Se, per esempio, ci fosse un editore che pubblica testi revisionisti, non credo sarebbe giusto bandirlo, esattamente come trenta anni fa, da antifascista, non credevo fosse giusto impedire di parlare in Italia allo storico David Irwing.
E credevo che fosse assurdo organizzare cortei – accadde anche questo – contro Renzo De Felice per una sua lectio magistralis a La Sapienza, come ritorsione per la sua biografia di Benito Mussolini (che ovviamente nessuno dei suoi contestatori aveva letto).
Era giusto fare a De Felice tutte le domande, anche le più provocatorie, ma non era giusto dire che si cercasse di imbavagliarlo con le cariche degli autonomi e con i cori (peraltro divertenti) “De Felice/ sei un luminare/ ti manca solo Attila / da riabilitare”.
Io quel giorno, dentro il perimetro di una Sapienza militarizzata c’ero, e al confronto di quello scontro, le polemiche di Torino sembrano una farsa. Dico questo perché la democrazia non conosce e non può conoscere la censura e l’ostracismo.
Se qualcuno vuole sostenere che la terra è piatta, o che Auschwitz era un parco a tema (memorabile battuta di Woody Allen), non deve essere un decreto di polizia a impedirgli di dirlo (o scriverlo).

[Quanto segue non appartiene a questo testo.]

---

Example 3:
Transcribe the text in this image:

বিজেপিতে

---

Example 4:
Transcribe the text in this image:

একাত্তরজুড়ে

Non può essere una ordinanza restrittiva consegnata da un gendarme, o un bando: ma piuttosto il senso del ridicolo. Io credo molto al valore delle proteste e alle contestazioni civili, quelle che costano fatica, piuttosto che ai veti e alle censure, che non costano nulla.
Se qualcuno scrive un libro su Augusto Pinochet Duarte, per dire che era un benefattore, vado a battere sulle pentole, come fecero le donne del movimento delle “casseruolas”, con gli ex torturatori. Ma non chiedo che il libro sia mandato al macero.
La battaglia delle idee di combatte con le idee, non con le crociate e con le fatwe. E ho sempre creduto che il compito di ogni democratico fosse smentire la provocazione caustica riassunta, proprio su questo punto decisivo della libertà, nel celebre aforisma di Leo Longanesi, quello secondo cui “Esistono due forme di fascismo: il fascismo e l’antifascismo”.
Ecco perché il punto è questo: la democrazia è il terreno della battaglia delle idee, ed è il luogo in cui tutti hanno diritto di parola e di cittadinanza.
Non è un caso che le censure tipografiche siano il gene distintivo dei regimi illiberali. Non è un caso che i roghi dei libri siano stati lo stigma, la carta di identità, e la visione più immaginifica e feroce del nazismo.
I libri non si bruciano, mai. Tuttalpiù si stroncano. È la democrazia, bellezza.